» 练习题目:
请从含有“genus: Miramella”的那一行起，一直到含有“genus: Oiceoptoma”的那一行为止，把这些行重新写出，并将其中的“common name”替换为“vernacular name”，其余内容保持不变。

» 提取资料:

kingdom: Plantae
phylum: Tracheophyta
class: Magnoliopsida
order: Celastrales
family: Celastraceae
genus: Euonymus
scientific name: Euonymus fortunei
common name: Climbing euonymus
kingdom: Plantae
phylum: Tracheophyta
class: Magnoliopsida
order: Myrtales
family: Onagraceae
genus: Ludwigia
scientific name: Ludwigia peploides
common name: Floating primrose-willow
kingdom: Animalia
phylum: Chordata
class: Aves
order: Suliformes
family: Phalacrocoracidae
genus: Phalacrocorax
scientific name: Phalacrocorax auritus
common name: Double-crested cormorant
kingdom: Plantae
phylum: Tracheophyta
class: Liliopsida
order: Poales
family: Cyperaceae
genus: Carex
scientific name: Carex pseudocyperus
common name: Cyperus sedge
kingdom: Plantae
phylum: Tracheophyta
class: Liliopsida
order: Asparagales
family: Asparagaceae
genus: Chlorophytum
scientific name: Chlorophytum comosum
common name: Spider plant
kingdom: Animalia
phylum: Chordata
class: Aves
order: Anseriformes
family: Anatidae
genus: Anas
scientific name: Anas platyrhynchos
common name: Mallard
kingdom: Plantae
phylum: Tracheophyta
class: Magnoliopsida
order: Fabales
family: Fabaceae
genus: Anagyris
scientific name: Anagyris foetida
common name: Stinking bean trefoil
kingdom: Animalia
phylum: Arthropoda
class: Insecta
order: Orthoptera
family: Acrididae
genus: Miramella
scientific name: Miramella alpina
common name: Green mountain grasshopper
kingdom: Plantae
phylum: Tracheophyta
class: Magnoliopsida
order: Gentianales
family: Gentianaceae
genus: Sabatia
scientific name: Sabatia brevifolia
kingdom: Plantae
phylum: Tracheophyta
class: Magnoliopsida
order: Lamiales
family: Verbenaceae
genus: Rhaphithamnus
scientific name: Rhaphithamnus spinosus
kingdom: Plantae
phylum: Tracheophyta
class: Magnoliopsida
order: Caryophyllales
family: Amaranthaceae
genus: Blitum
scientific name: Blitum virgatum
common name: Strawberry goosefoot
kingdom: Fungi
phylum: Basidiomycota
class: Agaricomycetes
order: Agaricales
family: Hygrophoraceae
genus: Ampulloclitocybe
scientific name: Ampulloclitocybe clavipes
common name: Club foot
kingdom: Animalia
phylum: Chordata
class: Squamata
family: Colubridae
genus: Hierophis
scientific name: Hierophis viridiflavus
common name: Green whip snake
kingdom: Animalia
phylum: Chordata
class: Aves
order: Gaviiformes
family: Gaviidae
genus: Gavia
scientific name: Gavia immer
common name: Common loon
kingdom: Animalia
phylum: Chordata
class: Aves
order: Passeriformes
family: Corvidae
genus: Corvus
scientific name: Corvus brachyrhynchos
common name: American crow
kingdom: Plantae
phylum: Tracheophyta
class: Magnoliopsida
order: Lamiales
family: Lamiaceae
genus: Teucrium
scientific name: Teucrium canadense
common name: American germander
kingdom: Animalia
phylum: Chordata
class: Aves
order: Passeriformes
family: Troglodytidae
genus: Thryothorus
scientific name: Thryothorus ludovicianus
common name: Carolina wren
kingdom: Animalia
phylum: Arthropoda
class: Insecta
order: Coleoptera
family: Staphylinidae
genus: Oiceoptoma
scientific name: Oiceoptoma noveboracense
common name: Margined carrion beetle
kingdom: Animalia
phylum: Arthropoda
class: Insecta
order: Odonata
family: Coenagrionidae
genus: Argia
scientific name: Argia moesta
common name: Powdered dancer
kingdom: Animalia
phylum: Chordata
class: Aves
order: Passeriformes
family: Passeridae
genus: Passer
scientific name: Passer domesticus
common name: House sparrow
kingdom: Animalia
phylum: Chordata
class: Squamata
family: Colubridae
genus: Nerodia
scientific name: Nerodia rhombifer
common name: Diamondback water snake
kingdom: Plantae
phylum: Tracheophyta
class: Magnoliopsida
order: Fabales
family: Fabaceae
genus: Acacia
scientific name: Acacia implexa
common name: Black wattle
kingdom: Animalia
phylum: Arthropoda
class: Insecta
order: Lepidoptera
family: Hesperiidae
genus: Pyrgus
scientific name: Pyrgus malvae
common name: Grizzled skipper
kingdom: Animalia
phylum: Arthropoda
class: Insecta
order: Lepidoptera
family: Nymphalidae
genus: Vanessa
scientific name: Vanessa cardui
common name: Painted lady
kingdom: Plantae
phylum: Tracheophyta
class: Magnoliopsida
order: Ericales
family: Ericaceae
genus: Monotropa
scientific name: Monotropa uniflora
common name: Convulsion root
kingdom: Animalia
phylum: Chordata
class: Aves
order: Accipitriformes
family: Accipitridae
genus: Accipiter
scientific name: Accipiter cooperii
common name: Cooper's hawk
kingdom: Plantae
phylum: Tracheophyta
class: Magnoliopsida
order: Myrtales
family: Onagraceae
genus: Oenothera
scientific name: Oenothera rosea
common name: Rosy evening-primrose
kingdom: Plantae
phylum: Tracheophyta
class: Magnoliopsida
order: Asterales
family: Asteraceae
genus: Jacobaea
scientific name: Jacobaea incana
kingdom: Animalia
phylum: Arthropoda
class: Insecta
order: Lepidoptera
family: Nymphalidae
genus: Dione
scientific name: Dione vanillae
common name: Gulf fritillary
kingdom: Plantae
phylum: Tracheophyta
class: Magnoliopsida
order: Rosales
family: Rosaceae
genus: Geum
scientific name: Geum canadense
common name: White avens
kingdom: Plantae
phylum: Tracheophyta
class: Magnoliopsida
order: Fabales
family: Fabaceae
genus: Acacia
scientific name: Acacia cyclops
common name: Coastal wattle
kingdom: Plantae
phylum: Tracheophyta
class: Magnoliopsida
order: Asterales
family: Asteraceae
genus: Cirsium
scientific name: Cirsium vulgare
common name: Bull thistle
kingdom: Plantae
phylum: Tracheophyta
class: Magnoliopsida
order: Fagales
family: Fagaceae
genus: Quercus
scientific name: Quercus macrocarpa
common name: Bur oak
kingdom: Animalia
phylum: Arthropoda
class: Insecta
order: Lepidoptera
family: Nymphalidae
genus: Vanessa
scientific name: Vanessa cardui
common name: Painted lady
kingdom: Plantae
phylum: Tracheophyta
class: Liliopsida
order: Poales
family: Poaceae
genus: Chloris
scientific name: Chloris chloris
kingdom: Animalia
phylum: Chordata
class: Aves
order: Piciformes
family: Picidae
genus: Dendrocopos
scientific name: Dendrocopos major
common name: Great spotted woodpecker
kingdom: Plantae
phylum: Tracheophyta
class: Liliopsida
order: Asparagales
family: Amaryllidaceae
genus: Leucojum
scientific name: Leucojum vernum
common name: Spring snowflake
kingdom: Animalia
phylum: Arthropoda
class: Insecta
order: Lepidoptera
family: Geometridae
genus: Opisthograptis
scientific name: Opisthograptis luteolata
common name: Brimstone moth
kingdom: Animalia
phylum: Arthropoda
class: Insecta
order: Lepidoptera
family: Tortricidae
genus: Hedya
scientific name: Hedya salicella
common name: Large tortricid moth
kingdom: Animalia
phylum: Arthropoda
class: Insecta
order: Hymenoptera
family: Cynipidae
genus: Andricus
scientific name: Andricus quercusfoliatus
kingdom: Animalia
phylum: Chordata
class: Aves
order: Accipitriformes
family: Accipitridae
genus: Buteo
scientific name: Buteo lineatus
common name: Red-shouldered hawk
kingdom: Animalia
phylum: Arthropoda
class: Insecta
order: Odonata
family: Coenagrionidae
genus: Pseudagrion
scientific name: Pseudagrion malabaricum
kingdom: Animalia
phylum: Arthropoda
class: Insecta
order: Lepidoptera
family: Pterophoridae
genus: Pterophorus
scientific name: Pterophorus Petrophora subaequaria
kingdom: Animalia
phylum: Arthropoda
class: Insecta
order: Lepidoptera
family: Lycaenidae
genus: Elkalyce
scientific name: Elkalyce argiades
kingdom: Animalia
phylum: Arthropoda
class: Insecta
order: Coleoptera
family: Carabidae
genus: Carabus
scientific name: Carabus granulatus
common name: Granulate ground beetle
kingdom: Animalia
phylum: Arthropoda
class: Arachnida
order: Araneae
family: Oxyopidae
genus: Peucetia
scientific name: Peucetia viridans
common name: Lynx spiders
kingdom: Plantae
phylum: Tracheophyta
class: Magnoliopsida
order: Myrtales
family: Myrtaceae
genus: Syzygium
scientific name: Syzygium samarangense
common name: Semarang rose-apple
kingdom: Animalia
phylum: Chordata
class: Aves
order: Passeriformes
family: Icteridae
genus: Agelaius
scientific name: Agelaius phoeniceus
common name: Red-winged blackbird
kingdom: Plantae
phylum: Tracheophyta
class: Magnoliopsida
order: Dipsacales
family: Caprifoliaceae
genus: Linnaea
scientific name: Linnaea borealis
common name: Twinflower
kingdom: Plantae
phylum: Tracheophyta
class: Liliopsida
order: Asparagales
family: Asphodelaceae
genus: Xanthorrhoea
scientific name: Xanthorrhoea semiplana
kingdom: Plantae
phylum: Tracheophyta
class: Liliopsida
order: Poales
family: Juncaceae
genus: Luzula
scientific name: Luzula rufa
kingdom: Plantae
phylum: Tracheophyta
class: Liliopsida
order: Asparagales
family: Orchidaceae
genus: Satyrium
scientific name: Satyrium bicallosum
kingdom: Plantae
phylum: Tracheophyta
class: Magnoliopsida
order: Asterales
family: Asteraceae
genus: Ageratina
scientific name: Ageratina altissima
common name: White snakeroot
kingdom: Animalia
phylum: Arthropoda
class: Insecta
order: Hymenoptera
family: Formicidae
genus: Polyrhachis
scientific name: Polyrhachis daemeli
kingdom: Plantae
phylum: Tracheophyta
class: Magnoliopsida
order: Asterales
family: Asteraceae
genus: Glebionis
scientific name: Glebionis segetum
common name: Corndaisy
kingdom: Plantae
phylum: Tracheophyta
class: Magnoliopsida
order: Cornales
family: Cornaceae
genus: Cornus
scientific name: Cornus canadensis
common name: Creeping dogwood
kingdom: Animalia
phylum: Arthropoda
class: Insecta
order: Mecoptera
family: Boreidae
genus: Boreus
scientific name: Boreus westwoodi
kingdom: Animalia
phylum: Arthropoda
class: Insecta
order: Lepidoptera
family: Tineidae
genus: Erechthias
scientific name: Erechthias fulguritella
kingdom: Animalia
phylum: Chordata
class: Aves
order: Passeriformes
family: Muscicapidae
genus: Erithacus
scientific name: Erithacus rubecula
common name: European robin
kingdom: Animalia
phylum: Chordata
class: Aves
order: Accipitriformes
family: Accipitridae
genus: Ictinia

» 本题结果:
genus: Miramella
scientific name: Miramella alpina
vernacular name: Green mountain grasshopper
kingdom: Plantae
phylum: Tracheophyta
class: Magnoliopsida
order: Gentianales
family: Gentianaceae
genus: Sabatia
scientific name: Sabatia brevifolia
kingdom: Plantae
phylum: Tracheophyta
class: Magnoliopsida
order: Lamiales
family: Verbenaceae
genus: Rhaphithamnus
scientific name: Rhaphithamnus spinosus
kingdom: Plantae
phylum: Tracheophyta
class: Magnoliopsida
order: Caryophyllales
family: Amaranthaceae
genus: Blitum
scientific name: Blitum virgatum
vernacular name: Strawberry goosefoot
kingdom: Fungi
phylum: Basidiomycota
class: Agaricomycetes
order: Agaricales
family: Hygrophoraceae
genus: Ampulloclitocybe
scientific name: Ampulloclitocybe clavipes
vernacular name: Club foot
kingdom: Animalia
phylum: Chordata
class: Squamata
family: Colubridae
genus: Hierophis
scientific name: Hierophis viridiflavus
vernacular name: Green whip snake
kingdom: Animalia
phylum: Chordata
class: Aves
order: Gaviiformes
family: Gaviidae
genus: Gavia
scientific name: Gavia immer
vernacular name: Common loon
kingdom: Animalia
phylum: Chordata
class: Aves
order: Passeriformes
family: Corvidae
genus: Corvus
scientific name: Corvus brachyrhynchos
vernacular name: American crow
kingdom: Plantae
phylum: Tracheophyta
class: Magnoliopsida
order: Lamiales
family: Lamiaceae
genus: Teucrium
scientific name: Teucrium canadense
vernacular name: American germander
kingdom: Animalia
phylum: Chordata
class: Aves
order: Passeriformes
family: Troglodytidae
genus: Thryothorus
scientific name: Thryothorus ludovicianus
vernacular name: Carolina wren
kingdom: Animalia
phylum: Arthropoda
class: Insecta
order: Coleoptera
family: Staphylinidae
genus: Oiceoptoma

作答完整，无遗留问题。